Everytime somebody posts something complacent like this telling us not to worry I remember a piece of speech by Arnim Zola in the Winter Soldier movie.

"Hydra was founded with on belief that humanity could not be trusted with it's own freedom.

What we did not realize is that if you try to take that freedom, they resist.

The war taught us much, humanity needed to surrender it's freedom willingly.

[...]

For 70 years, Hydra have been secretly feeding crisis, reaping war. And when history did not cooperate, history was changed.

Hydra created a world so chaotic that humanity is finally ready to sacrifice it's freedom, to gain it's security"

https://www.youtube.com/watch?v=E486XjhYHh8

[–] tastemyglaive@lemmy.ml -1 points 9 hours ago* (last edited 9 hours ago) (1 children)

Oh come on Marvel is literally US military propaganda I'm not even sourcing that it's all over the movies

[–] eskuero@lemmy.fromshado.ws 3 points 7 hours ago

That part of the speech is perfectly standalone and applies to many regimes outside the US

Call me a cynic, but I absolutely do not believe that companies "know that the days where they can just shrug off child predators using their products is coming to and end". I don't believe they give a fuck at all. In fact, if somehow a case made it to court and the court laid the blame at the foot of, say, Facebook, or whatever company, for a child being harmed, they still wouldn't care because the money they make simply existing as is so wildly outstrips any fine they could possibly be levied that it doesn't make economic sense to do anything differently.

There is real damage being done now and no one seems to care enough to stop it. Why go through all this negative PR about privacy violations if you can just keep doing the same thing?

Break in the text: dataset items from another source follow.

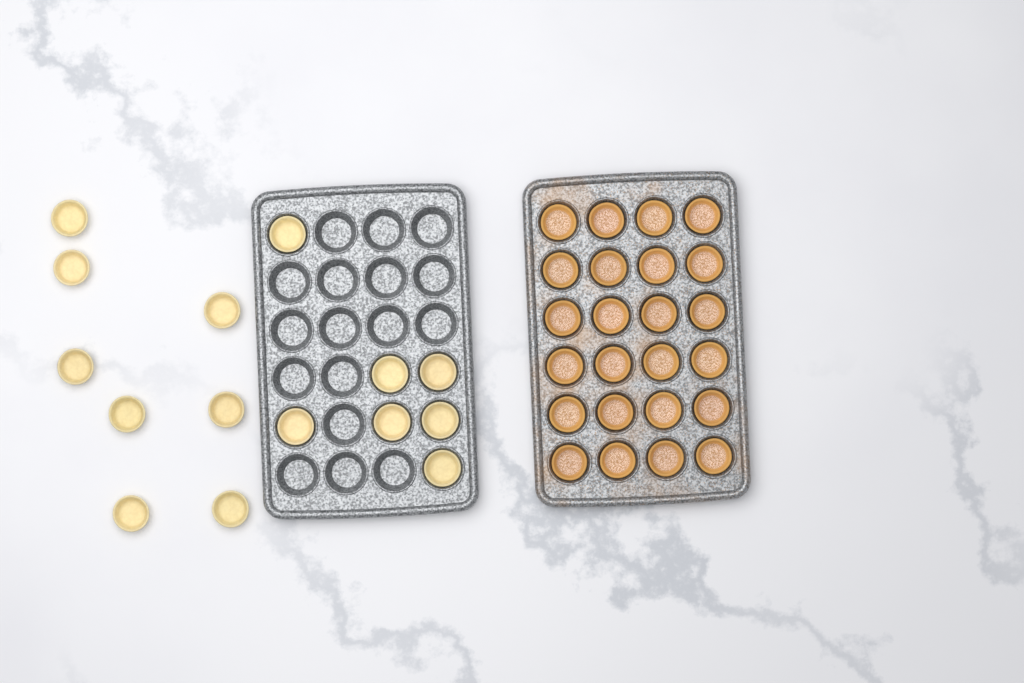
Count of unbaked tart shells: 15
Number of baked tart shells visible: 24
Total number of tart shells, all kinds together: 39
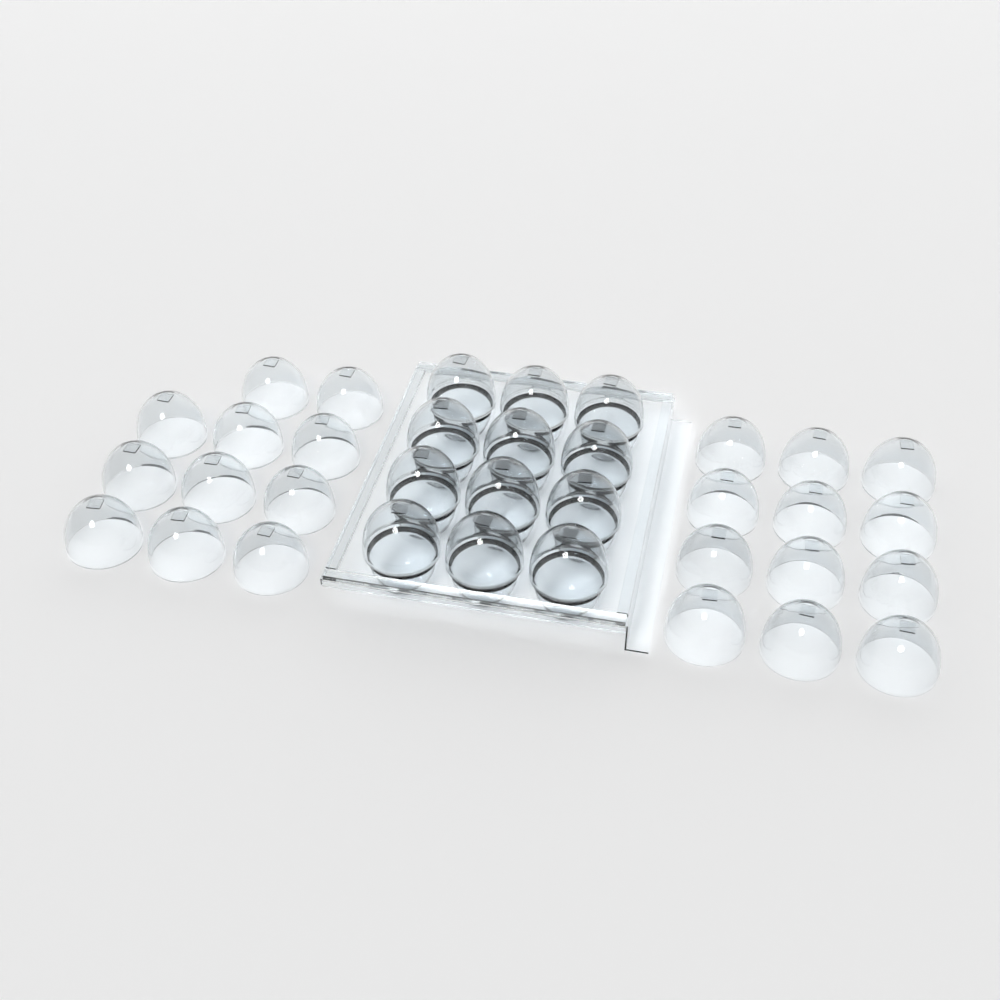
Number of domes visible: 35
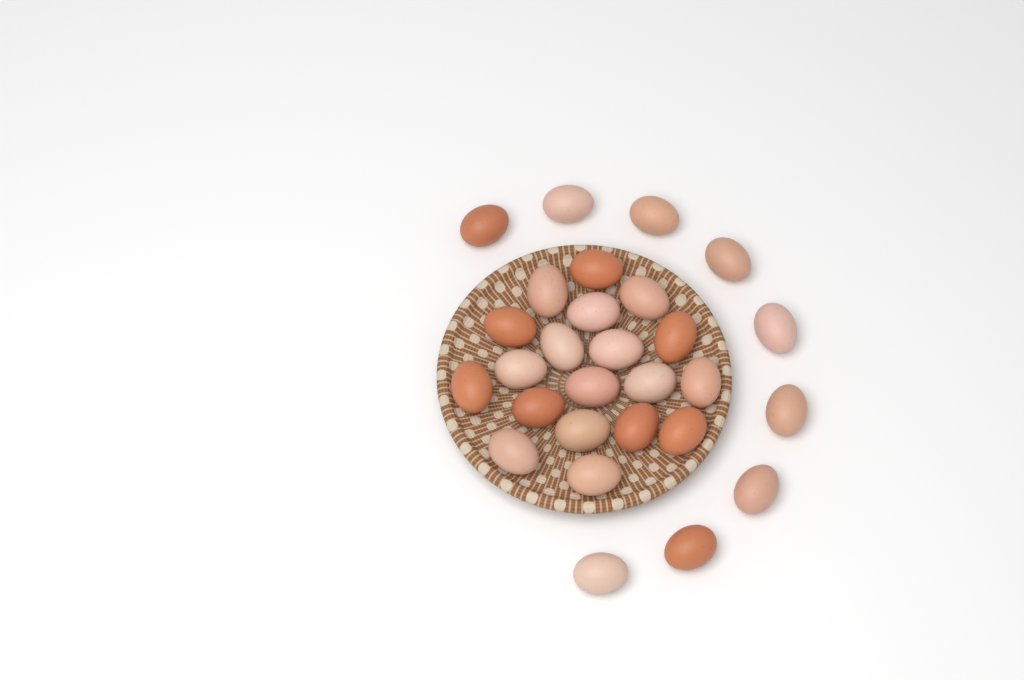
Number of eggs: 28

Now, I can't claim to know what the "real reason" these laws are being passed is, but if I had to hazard a guess, it would be because it gives more accurate data on users to sell and it is cheaper to advertise to your users when they directly tell you their age. Now, you can freely show pornographic ads, gambling ads, whatever, to your adults without ever having to worry about buying user data to know who will receive it. If a kid sees porn, well, you shouldn't have let them on an adult account.